STATED EXERCISE A:
In the C++ lambda discussion, which compiler does the poster say the lambda code fails to compile in?

Start of SOURCE DOCUMENT

I figured I could use a lambda like so:

// call save on XML passing lambda in place of xml_writer
std::array<char, 4096> request;
xml->save([&](const void* data, const std::size_t size) { std::memcpy(request.begin(), data, size); });

But alas it fails to compile in clang3.1!

Is it possible to use lambdas like this, i.e. in place of pure virtual inferfaces? My focus is reducing boilerplate code, not so much virtual function overhead.

share|improve this question
Yes, with a wrapper class that inherits xml_writer and accepts a lambda during construction, stores it on a field, and executes it when write() is called. – cdhowie Oct 8 '12 at 21:46
And to store a lambda, you need a std::function, which uses virtual functions or something similar for the type erasure part, which saves you nothing in the end. – Xeo Oct 8 '12 at 21:50
My goal is to reduce boilerplate, not so much performance. – Graeme Oct 8 '12 at 21:51
Unfortunately C++ doesn't do duck typing. Just because the member functions are the same as xml_writer doesn't mean you can use it interchangeably, unless xml_document::save is a template function. – Mark Ransom Oct 8 '12 at 21:52
@Graeme: The lambda's not "anonymous", its code goes into an operator()(const void*, std::size_t) member. Not sure what would happen if your xml_writer used operator()() instead of write. – Ben Voigt Oct 8 '12 at 21:57

1 Answer 1

up vote 3 down vote accepted

The simple answer is no, you cannot use lambdas to implement interfaces. The only interface of a lambda is the required operator(), and that is non-virtual. Lambdas do not inherit from any type nor can they be inherited from.

End of SOURCE DOCUMENT
Start of PROVIDED RECORDS

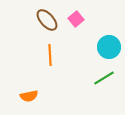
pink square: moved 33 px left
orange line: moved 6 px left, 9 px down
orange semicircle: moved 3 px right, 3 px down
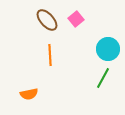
cyan circle: moved 1 px left, 2 px down
green line: moved 1 px left; rotated 30 degrees counterclockwise
orange semicircle: moved 2 px up
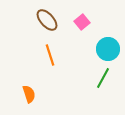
pink square: moved 6 px right, 3 px down
orange line: rotated 15 degrees counterclockwise
orange semicircle: rotated 96 degrees counterclockwise
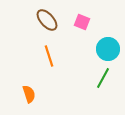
pink square: rotated 28 degrees counterclockwise
orange line: moved 1 px left, 1 px down
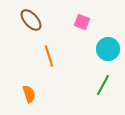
brown ellipse: moved 16 px left
green line: moved 7 px down
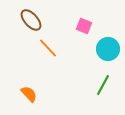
pink square: moved 2 px right, 4 px down
orange line: moved 1 px left, 8 px up; rotated 25 degrees counterclockwise
orange semicircle: rotated 24 degrees counterclockwise
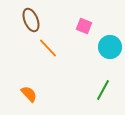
brown ellipse: rotated 20 degrees clockwise
cyan circle: moved 2 px right, 2 px up
green line: moved 5 px down
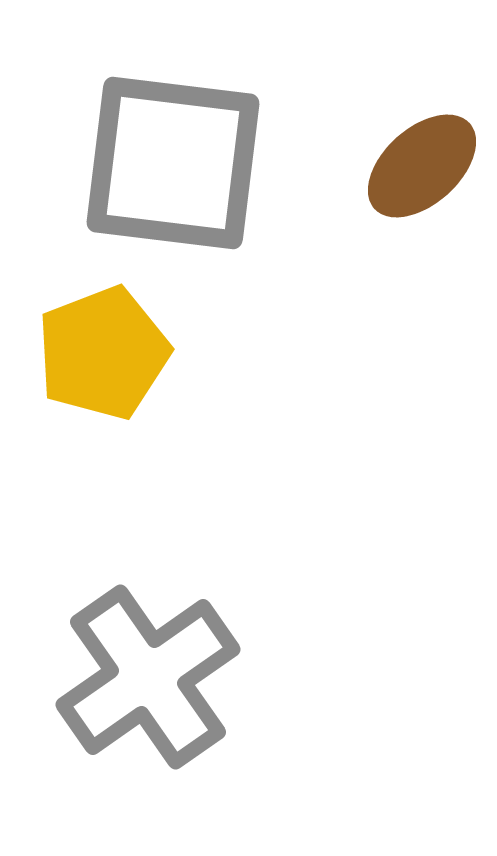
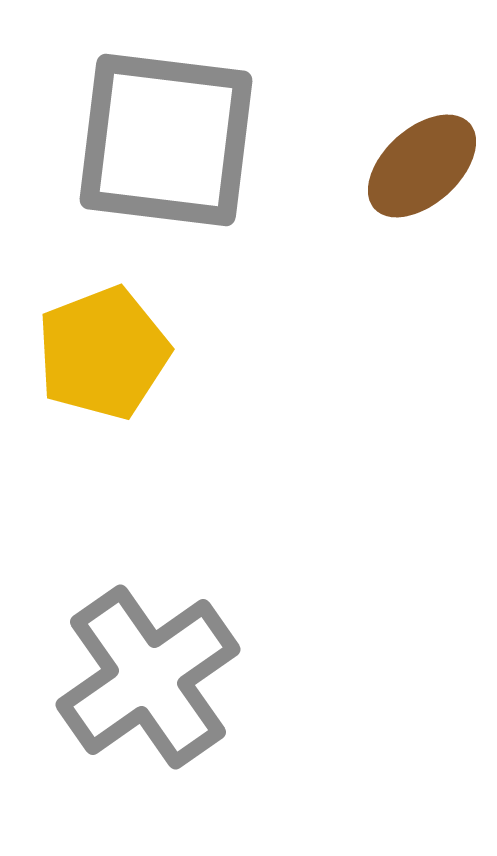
gray square: moved 7 px left, 23 px up
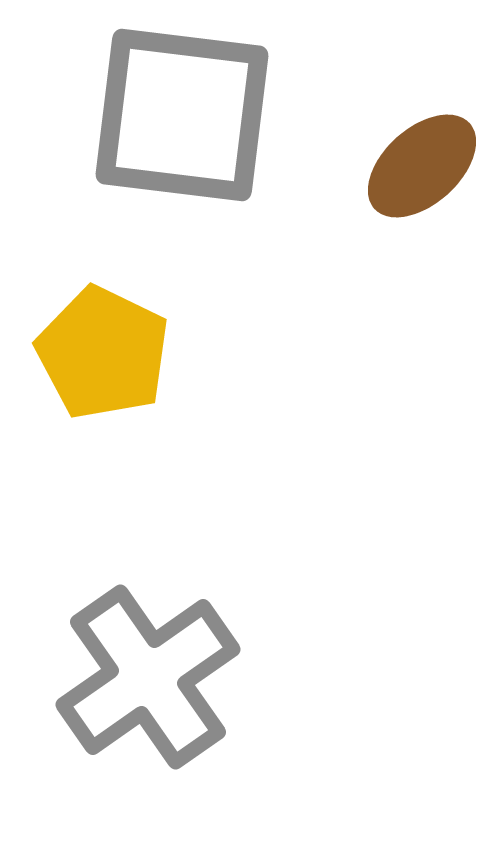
gray square: moved 16 px right, 25 px up
yellow pentagon: rotated 25 degrees counterclockwise
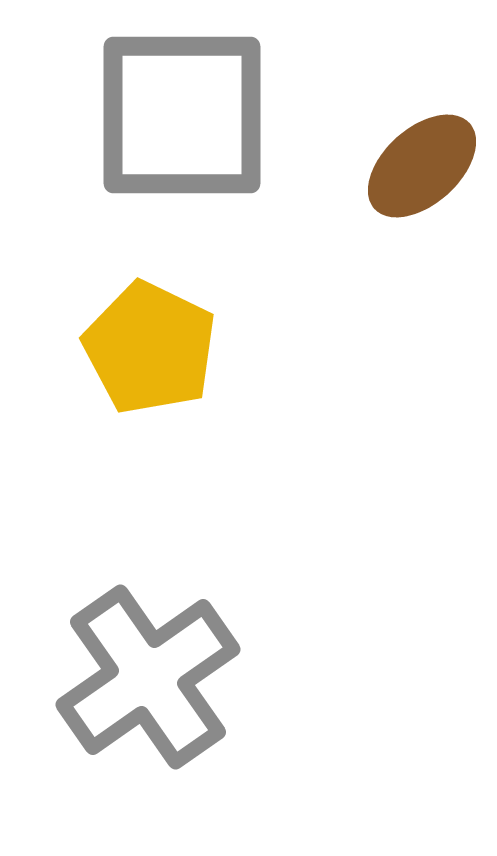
gray square: rotated 7 degrees counterclockwise
yellow pentagon: moved 47 px right, 5 px up
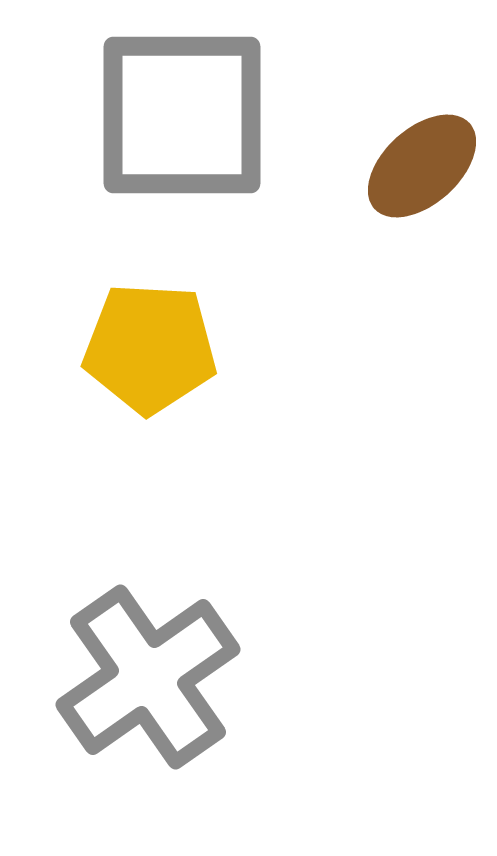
yellow pentagon: rotated 23 degrees counterclockwise
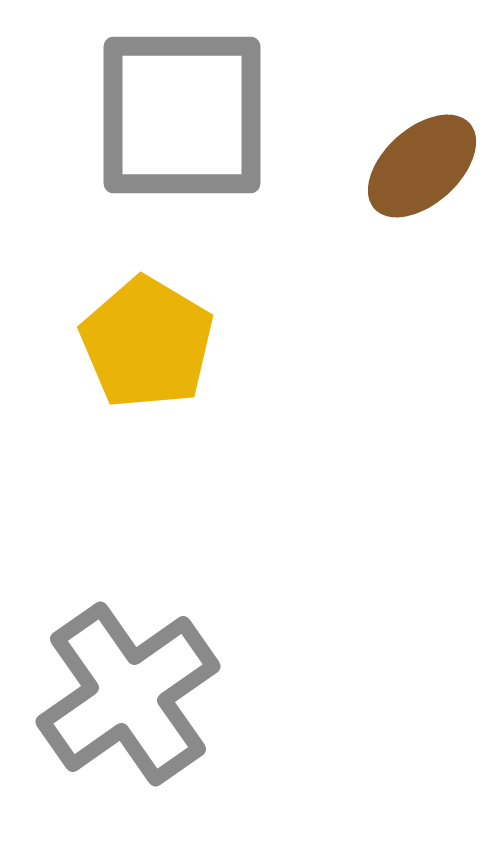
yellow pentagon: moved 3 px left, 5 px up; rotated 28 degrees clockwise
gray cross: moved 20 px left, 17 px down
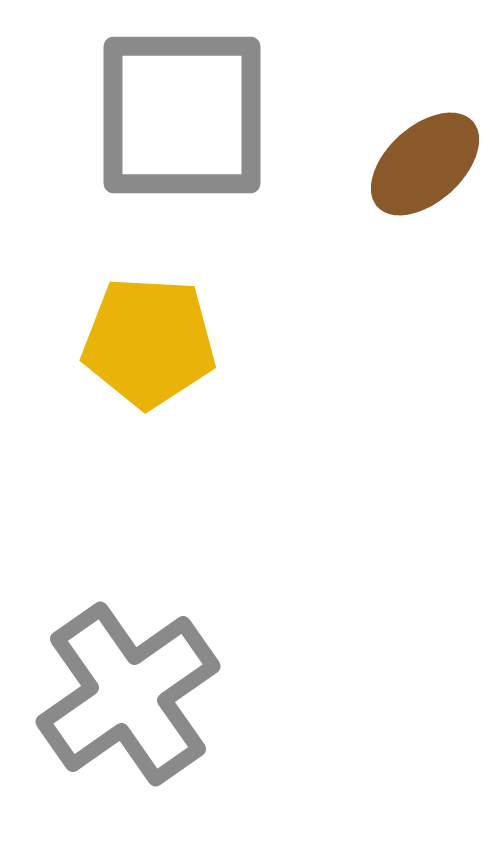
brown ellipse: moved 3 px right, 2 px up
yellow pentagon: moved 2 px right, 1 px up; rotated 28 degrees counterclockwise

End of PROVIDED RECORDS

STATED EXERCISE B:
Return the lines of the records from their start up to and including the line with "green line: moved 7 px down", leaving out the picture lines.

COMPLETE ANSWER A:
clang3.1

COMPLETE ANSWER B:
pink square: moved 33 px left
orange line: moved 6 px left, 9 px down
orange semicircle: moved 3 px right, 3 px down
cyan circle: moved 1 px left, 2 px down
green line: moved 1 px left; rotated 30 degrees counterclockwise
orange semicircle: moved 2 px up
pink square: moved 6 px right, 3 px down
orange line: rotated 15 degrees counterclockwise
orange semicircle: rotated 96 degrees counterclockwise
pink square: rotated 28 degrees counterclockwise
orange line: moved 1 px left, 1 px down
brown ellipse: moved 16 px left
green line: moved 7 px down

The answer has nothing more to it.